I follow a Chinese street fashion blogger whose Instagram Reels had my head spinning for the first week or so after I started watching them. I haven’t been back to China since I was a kid, but I’m pretty sure the entire urban population of Beijing hasn’t been replaced by sylphlike six-foot-tall fashion models since I last visited. And yet that’s the impression her highly viewed videos give. Then I stumbled across someone else’s video explaining how people achieve the legs-for-days effect in the videos. It’s a relatively simple matter of angling the video differently along the vertical axis. Add a subtle skin-whitening, eye-enlarging filter on top, and voilà! A city full of human gazelles. My friends and I were howling when we figured out the trick.
Those images on social media? The ones that make you feel inferior? Oftentimes, recognizing their unreality is key to taking away their power over you.
Online imagery is far more often fake than real. Don’t compare yourself to it. None of us can win that game.
In Fact, Stop Comparing
There are few sayings more true than the one that goes “Comparison is the thief of joy.”
We all know it, intellectually. The grass is greener than on the other side, that friend whose thick curly hair we admire would much rather have our pin-straight locks, and people with very slim figures often wish for the more voluptuous proportions that others are dieting and exercising to reduce. Unfortunately, it takes more than intellectual understanding to truly break free of the comparison game.
One way we can reduce our tendency to compare is to really reflect on the people in our lives, the people we know. There’s often an unspoken subtext to our desire to live up to an external standard of perfection—the subtext being that if we don’t, then we won’t be able to find happiness. Won’t be able to find love, won’t be able to achieve success, won’t be able to build the life that we want.
Looking around at other people, people we encounter in real life and not merely through the lens of social media, easily disproves those beliefs. People of all shapes and sizes are loved, successful, and fulfilled. Love and success and happiness aren’t reserved for the physically flawless—just go to any busy area (socially distancing, of course) and really observe who you see. And consider the people you love. Do you only love people who fit a physical ideal? That’s unlikely. It’s far more likely that the people you love are beautiful to you regardless of any objective “imperfections,” and also likely that because you love them, you see even those “imperfections” as beautiful.

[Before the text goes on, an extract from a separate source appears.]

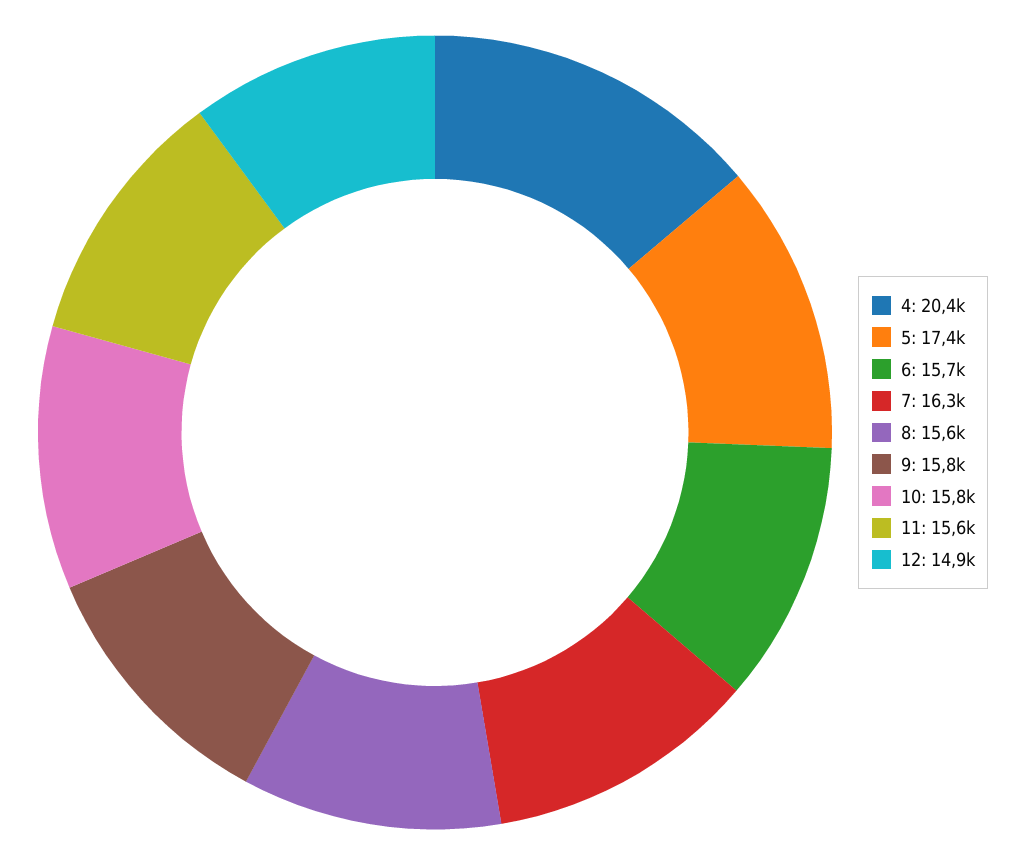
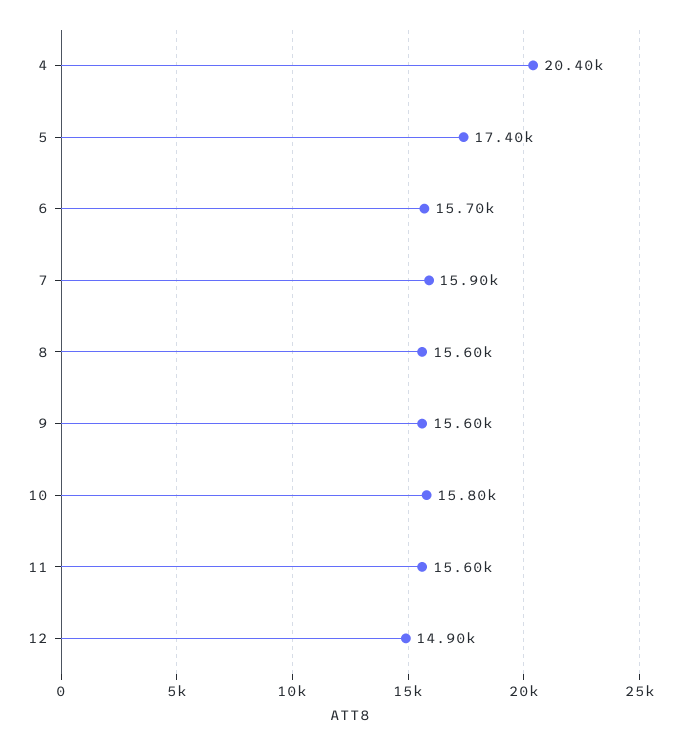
7: 16300 -> 15900
9: 15800 -> 15600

So what makes you think they don’t feel the same about you?
Often the unspoken subtext to our desire to live up to an external standard of perfection is that if we don’t, we won’t be able to find happiness or love or success.
Don’t compare yourself to anyone but yourself. Don’t compete with anyone but yourself. We’re here, on a beauty site, because we do enjoy our efforts to refine and enhance our appearances, but our only benchmarks should be ourselves, not others. Happiness isn’t reserved for the physically flawless, but it is reserved for those who have learned to love and value themselves at every stage of their own journey. Chronic comparison prevents that from happening.
We can strive to improve without devaluing who we are already. To me, that’s the key to overcoming insecurities and gaining true self-esteem. In letting go of comparisons, rejecting the lies of social media, and moving past the ancient origins of our insecurities, we can learn to see ourselves as already worthy, already whole. After that, anything we do to our faces and bodies can be done out of love and care for ourselves, rather than fear. That’s where true enjoyment of beauty begins.